Cerys Davies, 14, was just 13 when she was told a pain in her knee was osteosarcoma and had to have her lower leg amputated.
Last month she spent her first Christmas receiving treatment and, despite nearing the end of her therapy, plans to continue reaching out to others facing similar struggles to her.
“I was quite upset at first but then I just said this is the life I have to live this is what I’ve got to do and I’ve just got to get through it,” she told ITV News from the Teenage Cancer Trust at Birmingham Children’s Hospital.
“When people have just come in and I don’t know them I’ll try and break the ice with something. It’s nice to see someone to go talk to you if they have been through it.”

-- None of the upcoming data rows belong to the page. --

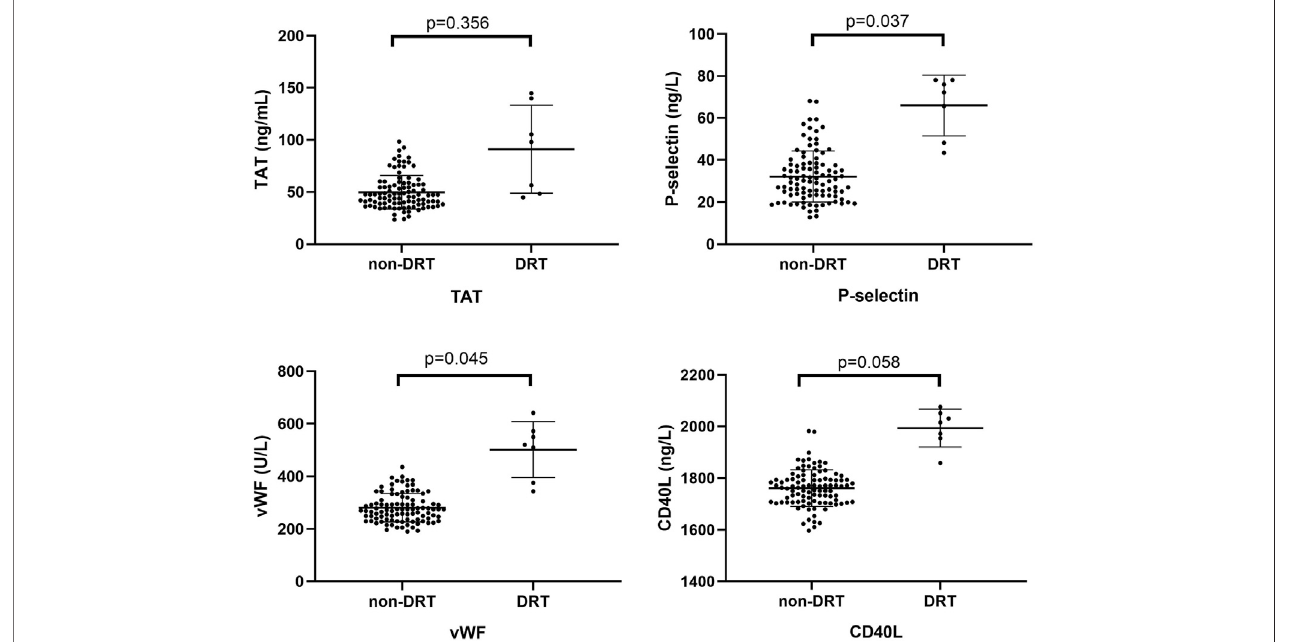
FIGURE4| Comparison ofplateletactivationbiomarkersbetweentheDRTand non-DRT groups.P-selectinand vWFplasmalevelsweresigni fi cantlyhigher inthe DRT compared with the non-DRT group ( p < 0.05). This was not seen in the TAT and CD40L groups ( p > 0.05).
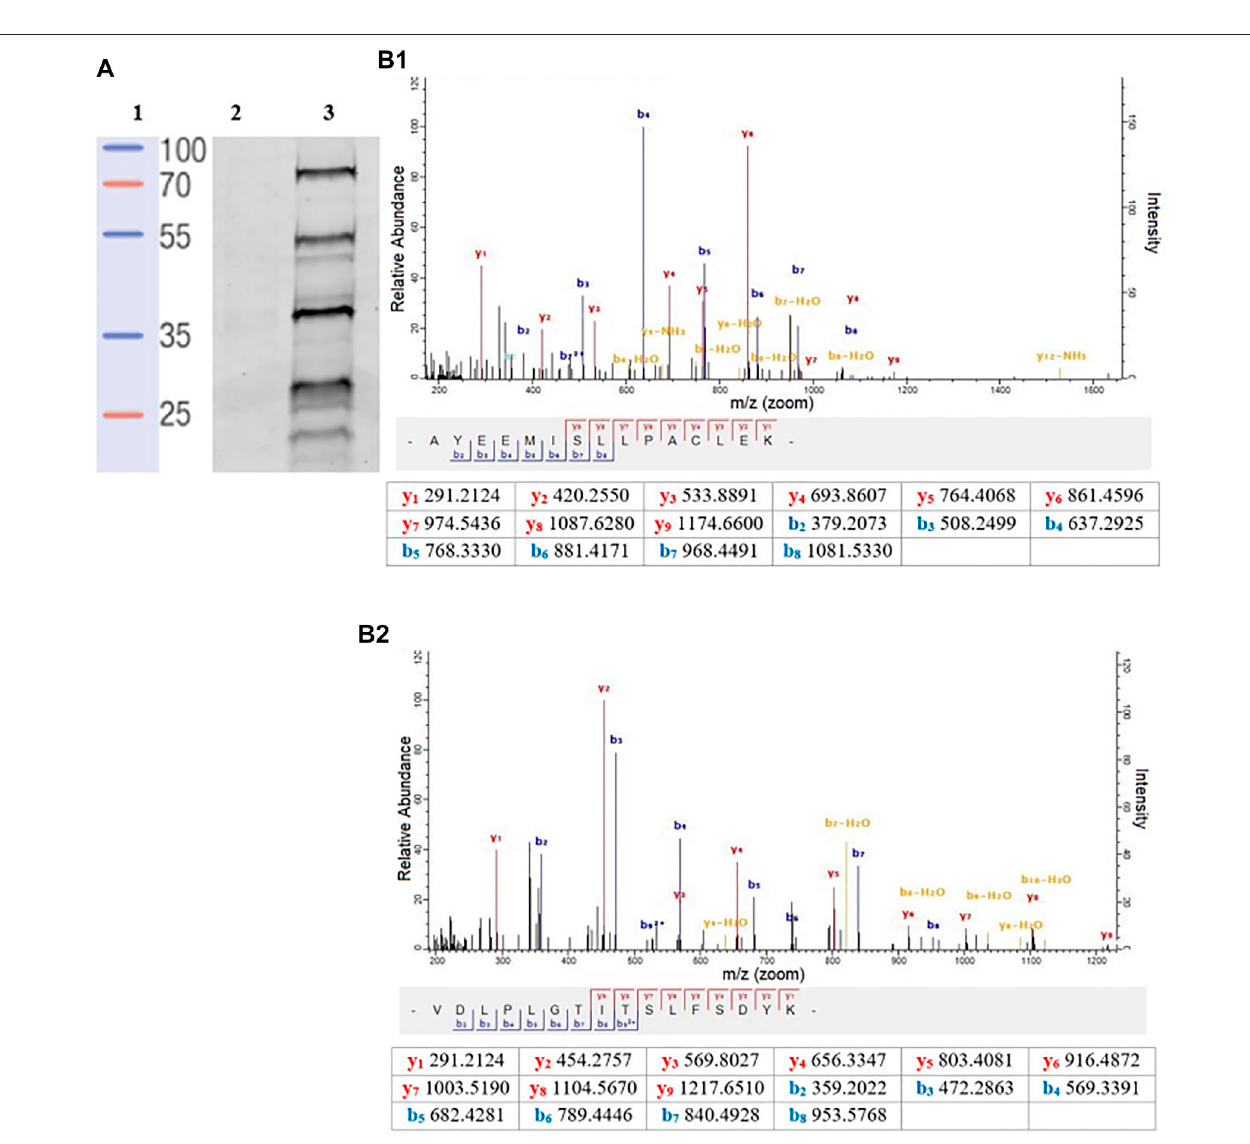
FIGURE 3 | (A) In-gel fl uorescence analysis (emission at 560 nm) of the competitive ABPP between FP-biotin conducted to compare af fi nity. Lane 1: Protein ladder. Lane 2: FP-biotin (4 μ M) was incubated in a L. mexicana promastigote lysate (1 mg/ml) for 60 min at rt. Subsequently, TAMRA-FP (1 μ M) was added, and the mixture was incubated for a further 15 min followed by SDS-PAGE and fl uorescent imaging. Lane 3: Labelling of TAMRA-FP (1 μ M) in L. mexicana promastigote lysate (1 mg/ml). (B) A representative MS/MS spectrum of a tryptic peptide of carboxypeptidase LmxM.18.0450 (B1) and prolyl oligopeptidase LmxM.36.675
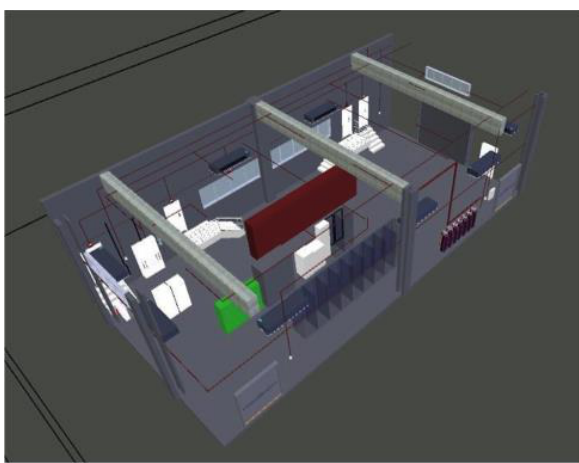
Figure 11: Complete 3D BIM Model of 132/22KV Control and Relay room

Her positivity in the ward has been infectious and helped newcomers get to grips with their treatment and figure out how to live with their condition.
Ella-Rose Richards and Isaac Brookes, who have cancer and a brain tumour respectively, both spoke highly of Cerys’ impact on them.
Ella-Rose said: “Being told you have cancer is pretty daunting, I was really scared to be honest.
“The first person I talked to was Cerys and she explained to me about having a central line and all the chemo and that really helped because I had no clue when I arrived.”
Cerys says she just wants to help as many people as she can and draws from her own experience of finding out she had cancer in December 2018.
"I called my best friend and we both cried on the phone. Then I said to my dad; 'I will beat this anyway’,” she recalled.
“I didn't want to tell people at school until I got my head around it.
“I was on crutches and was bullied a lot. Some girls said I was faking it to get the attention of the boys, and some boys would take my crutches and hide them.
“If I ever walked without them, they would say: 'It's a miracle, she can walk'. I decided to do a school assembly to tell people and my dad and I did a presentation about the type of cancer I had.”
It’s Cerys’ patience and care for others that has made her actively seek out others to help – and even nurses have looked to her to help other patients.
“I try to look on the positive side and one upside of having cancer is that I have made some friends that I wouldn't have made otherwise,” she said.
“I like to help other young people who are struggling with their experiences. The nurses knew that a girl who had just been diagnosed was having a really hard time.
“A nurse asked me if I minded going in and saying hello to her. I wanted to help because I'd heard her crying a lot and knew she wouldn't even leave her room.
“I went in to chat with her and ended up staying for two hours.”